After writing a song about one of Rob’s girlfriends she wasn’t particularly fond of (and recording it with Rob), they began to play shows not only in small venues and spaces around Echo Park and Silver Lake in L.A., but also in more unconventional locations. “We played for homeless people downtown, we went to Flag City and played for all sorts of people with no teeth who would make homes out of garbage, the story just keeps on going,” recalls Rachel. “It all sort of rolled out quite naturally.” In 2010 they put out a self-titled EP, and their debut full length, Nobody Dances In This Town, was released in January on Park the Van.

On full display on the cover of their new LP is the band’s flamboyant style of dress, most notably Rob’s plaid pants, teal blazer and trademark showman’s top hat. Their fashion sense is largely derived from Rachel’s experience in the industry, which includes styling the likes of Nicki Minaj and Lady Gaga and doing editorial work for the LA Times Magazine. “I was hanging around a lot of vaudevillian, French boudoir [fashion],” she recalls. “There’s something tattered about that look, but also glamourous. I think that’s the seed I originally planted when we got the band together, but from there everybody grew and has their own thing.” Also featured on the album cover are all five band members brushing their teeth. It can only be a testament to their live show that this taking place on stage at some point, though I can’t imagine the circumstances, doesn’t seem entirely out of the question.

Despite their eye-catching visual presentation, the first thing most people notice about He’s My Brother, She’s My Sister’s live show is that their drummer, Lauren Brown, is not actually a drummer but a tap-dancer who also drums. It’s kind of complicated. “Rob and Rachel were looking for a drummer and they couldn’t find one that worked, so I just started tap-dancing with them,” says Brown, who has tapped since she was young. “We didn’t know how it was going to turn out, if people were going to like it, if I was going to be okay at it or any of that. It seemed like people responded well to it, though. There’s something about tap-dancing that has an innocence to it, or it reminds people of their childhood. It’s a happy dance. It’s a happy sound.”

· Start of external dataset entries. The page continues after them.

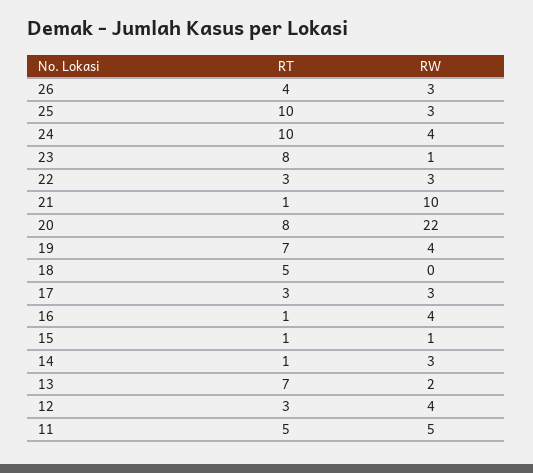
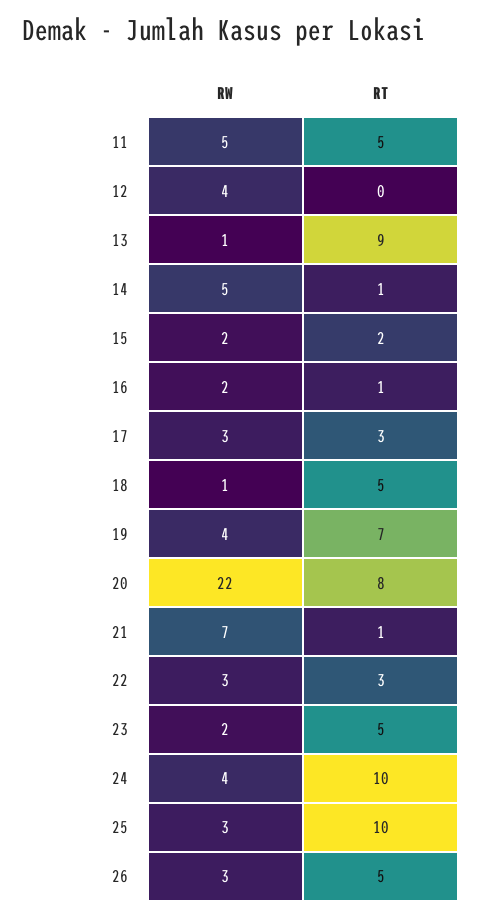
  {
    "RT": {
-     "26": 4,
+     "26": 5,
      "25": 10,
      "24": 10,
-     "23": 8,
+     "23": 5,
      "22": 3,
      "21": 1,
      "20": 8,
      "19": 7,
      "18": 5,
      "17": 3,
      "16": 1,
-     "15": 1,
+     "15": 2,
      "14": 1,
-     "13": 7,
+     "13": 9,
-     "12": 3,
+     "12": 0,
      "11": 5
    },
    "RW": {
      "26": 3,
      "25": 3,
      "24": 4,
-     "23": 1,
+     "23": 2,
      "22": 3,
-     "21": 10,
+     "21": 7,
      "20": 22,
      "19": 4,
-     "18": 0,
+     "18": 1,
      "17": 3,
-     "16": 4,
+     "16": 2,
-     "15": 1,
+     "15": 2,
-     "14": 3,
+     "14": 5,
-     "13": 2,
+     "13": 1,
      "12": 4,
      "11": 5
    }
  }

Eventually the band added an actual drummer, but when he quit they turned to Lauren again. “Instead of getting a new drummer we all decided I would kind of pick up the drums to go along with the tap-dancing. So I kept all my tap steps but just added in playing a kit at the same time.” In addition to Brown’s tap-dancing He’s My Brother, She’s My Sister feature Oliver Newell’s (sometimes colorfully painted) upright bass and Aaron Robinson’s lap-steel slide guitar, which imbues their music with a desolate, western expansiveness, perfect for any starry night across the California countryside. Rob and Rachel share the vocal duties and play rhythm guitar and hand percussion, respectively.

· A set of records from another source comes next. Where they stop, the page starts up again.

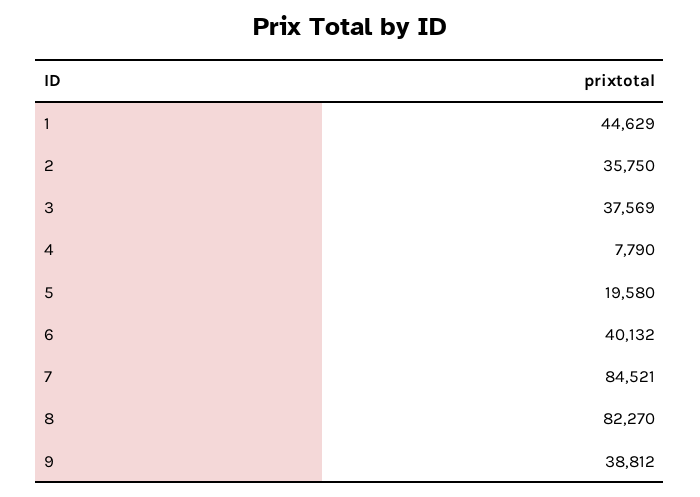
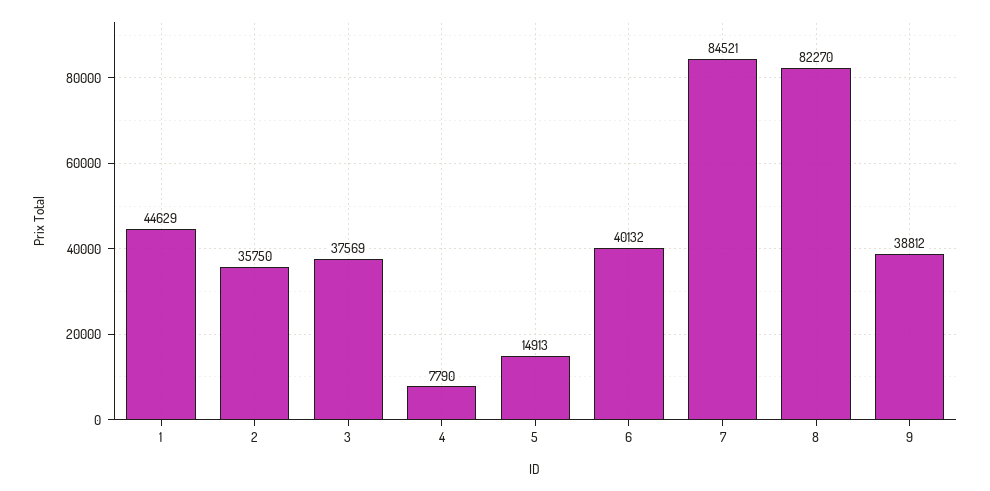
  {
    "1": 44629,
    "2": 35750,
    "3": 37569,
    "4": 7790,
-   "5": 19580,
+   "5": 14913,
    "6": 40132,
    "7": 84521,
    "8": 82270,
    "9": 38812
  }

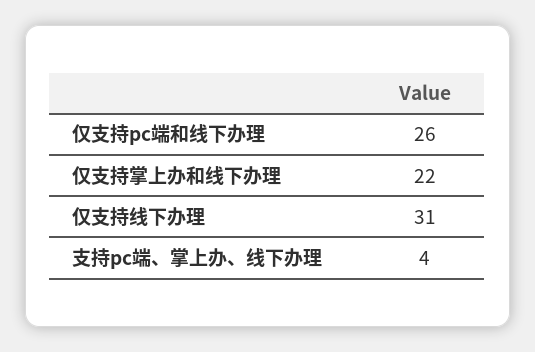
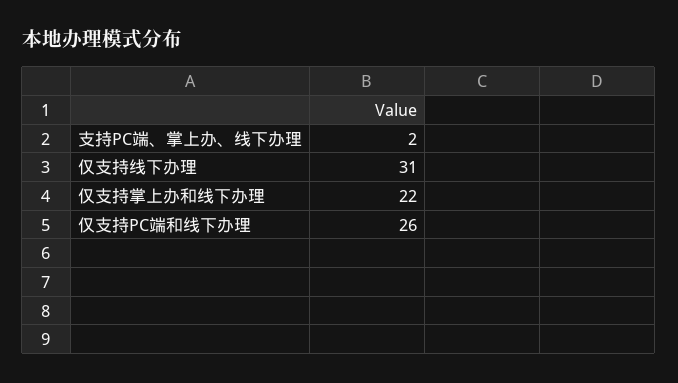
  {
    "仅支持pc端和线下办理": 26,
    "仅支持掌上办和线下办理": 22,
    "仅支持线下办理": 31,
-   "支持pc端、掌上办、线下办理": 4
+   "支持pc端、掌上办、线下办理": 2
  }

So tap-dancing, top hats, a vibrant visual aesthetic, a colorfully painted stand up bass—it all makes for a live experience that renders words like “concert” and “performance” inadequate. It also distracts attention from the quality of He’s My Brother, She’s My Sister’s actual music, which is just as moving and relatable through stereo speakers as it is in a live setting (there just isn’t as much sweat involved). The myriad styles they incorporate combine with storytelling lyricism to create a universality that would fit in just as easily at a Tennessee dive bar as it would at Pioneertown, California’s Clean Skies, Clear Stars Festival, which is rebooting this year after taking 2012 off. Don’t be surprised if He’s My Brother, She’s My Sister are on the bill this time instead of in the audience.